The Cleveland Foundation's Cuba initiative also resulted in an outstanding exhibition on contemporary Cuban art at the Cleveland Institute of Art this fall.
More on FRONT
During 2017, Bidwell and FRONT announced the names of 57 national and international artists who will participate in the exhibit, scheduled from July 14 through Sept. 30. The show also announced local participating artists.
CAN, the Collective Arts Network, announced it would organize a companion local exhibition to coincide with FRONT that will take over a good deal of space in the West 78th Street Studios.
Bidwell and FRONT also announced late November that Jens Hoffmann, the artistic co-director of the exhibition with Chicago artist Michelle Grabner, left the project.
His exit came just a week before the Jewish Museum in New York, where Hoffmann served as director of special exhibitions and public programs, said he had been suspended after museum staff raised allegations against the curator. (Hoffmann was terminated by the Jewish Museum on Monday, Dec. 18, ARTnews reported).
It was unclear whether Hoffmann jumped or was pushed from FRONT, but stories surrounding his departure provided the show with its first sustained burst of national media attention.
FRONT collaborating institutions will include the Allen Memorial Art Museum at Oberlin College, the Akron Art Museum, Transformer Station, Spaces, and the Museum of Contemporary Art Cleveland.
All turned in solid performances in 2017.
The Allen marked its 100th anniversary with twin exhibitions by contemporary artist Fred Wilson that ran through the first half of the year, followed by its current salute to the contributions of collector and Oberlin College professor Ellen Johnson.
The Akron Art Museum pulled in the biggest donation in its history, an $8 million grant from the Knight Foundation. It also staged impressive shows including one on the hyper-real and surreal illustrations from the Bay Area magazine, Hi Fructose.
MOCA Cleveland held an excellent early career retrospective on the art of Adam Pendleton, announced two years' worth of upcoming exhibitions organized primarily by Senior Curator Andria Hickey including the current "Poethical Wager."
Transformer Station gallery in Ohio City, a brainchild of Fred Bidwell and his wife, photographer Laura Bidwell, captured attention with excellent shows including an outstanding exhibition organized by the Cleveland Museum of Art on abstractions by Scott Olson and Jerry Birchfield that closed Saturday.
Spaces settled into its new home at 2900 Detroit Ave. in the renovated Van Rooy Building, purchased by the Bidwells in 2015.
Strong exhibitions there included the powerful "On Exile" video essay by Jose Carlos Teixeira, an assistant professor at the University of Wisconsin, Madison, on Cleveland refugees from Syria, Sudan, Somalia and Iraq.

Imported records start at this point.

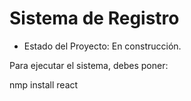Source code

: <h1> Sistema de Registro</h1>

- Estado del Proyecto: En construcción.

Para ejecutar el sistema, debes poner:

nmp install react
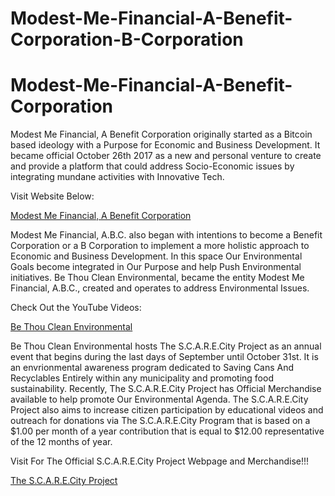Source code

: # Modest-Me-Financial-A-Benefit-Corporation-B-Corporation

# Modest-Me-Financial-A-Benefit-Corporation
<!DOCTYPE html>
<html lang="en">
<head> 
<meta charset="utf-8" />
</head>
<body>
<p>Modest Me Financial, A Benefit Corporation originally started as a Bitcoin based ideology
with a Purpose for Economic and Business Development.
It became official October 26th 2017 as a new and personal venture to create and provide a platform
that could address Socio-Economic issues by integrating mundane activities with Innovative Tech.

<p>Visit Website Below:</p> 
<a href="https://modestmefinancial.square.site/" rel="external" title="Momefi">Modest Me Financial, A Benefit Corporation 
</a>
</p>
<p>Modest Me Financial, A.B.C. also began with intentions to become a Benefit Corporation
or a B Corporation to implement a more holistic approach to Economic and Business Development.
In this space Our Environmental Goals become integrated in Our Purpose and help Push Environmental initiatives.
Be Thou Clean Environmental, became the entity Modest Me Financial, A.B.C., created and operates to
address Environmental Issues.

<p>Check Out the YouTube Videos:</p>
<a href="https://m.youtube.com/channel/UCkPSwz-0hRatY29O-5A3j1g/about" rel="external" title="BTCENV">Be Thou Clean Environmental</a>
</p>
<p>Be Thou Clean Environmental hosts The S.C.A.R.E.City Project as an annual event that begins during the last days of September until October 31st. It is an envrionmental awareness program dedicated to Saving Cans And Recyclables Entirely within any municipality and promoting food sustainability.
  Recently, The S.C.A.R.E.City Project has Official Merchandise available to help promote Our Environmental Agenda.
The S.C.A.R.E.City Project also aims to increase citizen participation by educational videos and outreach for donations via The S.C.A.R.E.City Program that is based on a $1.00 per month of a year contribution that is equal to $12.00 representative of the 12 months of year.</p>
<p>Visit For The Official S.C.A.R.E.City Project Webpage and Merchandise!!! 
</p>
<a href="https://modestmefinancial.square.site/" rel="external" title=BeThouCleanEnvironmental>The S.C.A.R.E.City Project</a>
</body>

</html>
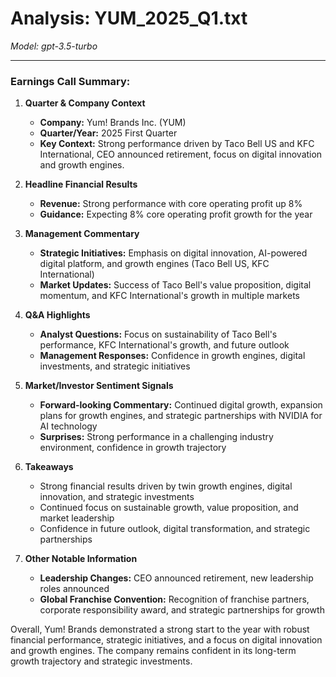 # Analysis: YUM_2025_Q1.txt

*Model: gpt-3.5-turbo*

---

### Earnings Call Summary:

1. **Quarter & Company Context**
   - **Company:** Yum! Brands Inc. (YUM)
   - **Quarter/Year:** 2025 First Quarter
   - **Key Context:** Strong performance driven by Taco Bell US and KFC International, CEO announced retirement, focus on digital innovation and growth engines.

2. **Headline Financial Results**
   - **Revenue:** Strong performance with core operating profit up 8%
   - **Guidance:** Expecting 8% core operating profit growth for the year

3. **Management Commentary**
   - **Strategic Initiatives:** Emphasis on digital innovation, AI-powered digital platform, and growth engines (Taco Bell US, KFC International)
   - **Market Updates:** Success of Taco Bell's value proposition, digital momentum, and KFC International's growth in multiple markets

4. **Q&A Highlights**
   - **Analyst Questions:** Focus on sustainability of Taco Bell's performance, KFC International's growth, and future outlook
   - **Management Responses:** Confidence in growth engines, digital investments, and strategic initiatives

5. **Market/Investor Sentiment Signals**
   - **Forward-looking Commentary:** Continued digital growth, expansion plans for growth engines, and strategic partnerships with NVIDIA for AI technology
   - **Surprises:** Strong performance in a challenging industry environment, confidence in growth trajectory

6. **Takeaways**
   - Strong financial results driven by twin growth engines, digital innovation, and strategic investments
   - Continued focus on sustainable growth, value proposition, and market leadership
   - Confidence in future outlook, digital transformation, and strategic partnerships

7. **Other Notable Information**
   - **Leadership Changes:** CEO announced retirement, new leadership roles announced
   - **Global Franchise Convention:** Recognition of franchise partners, corporate responsibility award, and strategic partnerships for growth

Overall, Yum! Brands demonstrated a strong start to the year with robust financial performance, strategic initiatives, and a focus on digital innovation and growth engines. The company remains confident in its long-term growth trajectory and strategic investments.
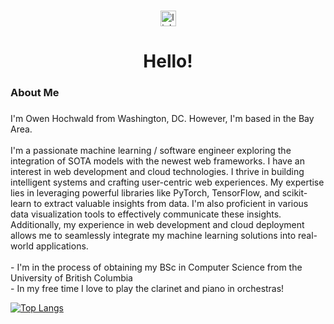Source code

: ###

<div align="center">
  <a href="https://www.linkedin.com/in/owen0hochwald/" target="_blank">
    <img src="https://img.shields.io/static/v1?message=LinkedIn&logo=linkedin&label=&color=0077B5&logoColor=white&labelColor=&style=for-the-badge" height="25" alt="linkedin logo"  />
  </a>
</div>

###

<h1 align="center">Hello!</h1>

###

<h3 align="left">About Me</h3>

###

<p align="left">I'm Owen Hochwald from Washington, DC. However, I'm based in the Bay Area.<br><br>I'm a passionate machine learning / software engineer exploring the integration of SOTA models with the newest web frameworks. I have an interest in web development and cloud technologies. I thrive in building intelligent systems and crafting user-centric web experiences. My expertise lies in leveraging powerful libraries like PyTorch, TensorFlow, and scikit-learn to extract valuable insights from data. I'm also proficient in various data visualization tools to effectively communicate these insights. Additionally, my experience in web development and cloud deployment allows me to seamlessly integrate my machine learning solutions into real-world applications.<br><br>- I'm in the process of obtaining my BSc in Computer Science from the University of British Columbia <br>- In my free time I love to play the clarinet and piano in orchestras!</p>


[![Top Langs](https://github-readme-stats.vercel.app/api/top-langs/?username=owenHochwald&size_weight=.2&count_weight=0.5&theme=tokyonight&langs_count=8&hide=C,Cython)](https://github.com/anuraghazra/github-readme-stats)

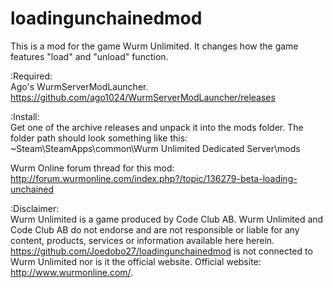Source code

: # loadingunchainedmod
This is a mod for the game Wurm Unlimited. It changes how the game features "load" and "unload" function.

:Required:</br>
Ago's WurmServerModLauncher. https://github.com/ago1024/WurmServerModLauncher/releases

:Install:</br>
Get one of the archive releases and unpack it into the mods folder. The folder path should look something like this: ~Steam\SteamApps\common\Wurm Unlimited Dedicated Server\mods 

Wurm Online forum thread for this mod: http://forum.wurmonline.com/index.php?/topic/136279-beta-loading-unchained

:Disclaimer:</br>
Wurm Unlimited is a game produced by Code Club AB. Wurm Unlimited and Code Club AB do not endorse and are not responsible or liable for any content, products, services or information available here herein.
https://github.com/Joedobo27/loadingunchainedmod is not connected to Wurm Unlimited nor is it the official website. 
Official website: http://www.wurmonline.com/.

In addition to exhibitions and news relating to the liftoff for FRONT, 2017 was a year of transitions.
Albert Albano, director of ICA Art Conservation in Cleveland since 1996, retired after 21 years at the helm of the leading Midwest art conservation lab, and after helping it win a prestigious, $500,000 Andrew W. Mellon Foundation grant.
His successor, Julie Reilly, a veteran conservator and executive director of Omaha by Design, a nonprofit that promotes excellence in urban design and policy, was named in August.
2017 was also marked by the deaths of Cleveland Op Art abstractionists Julian Stanczak and Ed Mieczkowski, of artist, critic and Cleveland Institute of Art lecturer Dan Tranberg, and of Frances "Franny" Taft, a longtime and revered art history professor at the art institute.
All four had a huge impact in developing a visual arts scene in Cleveland and Northeast Ohio that continues to grow, and which should have a very big year in 2018.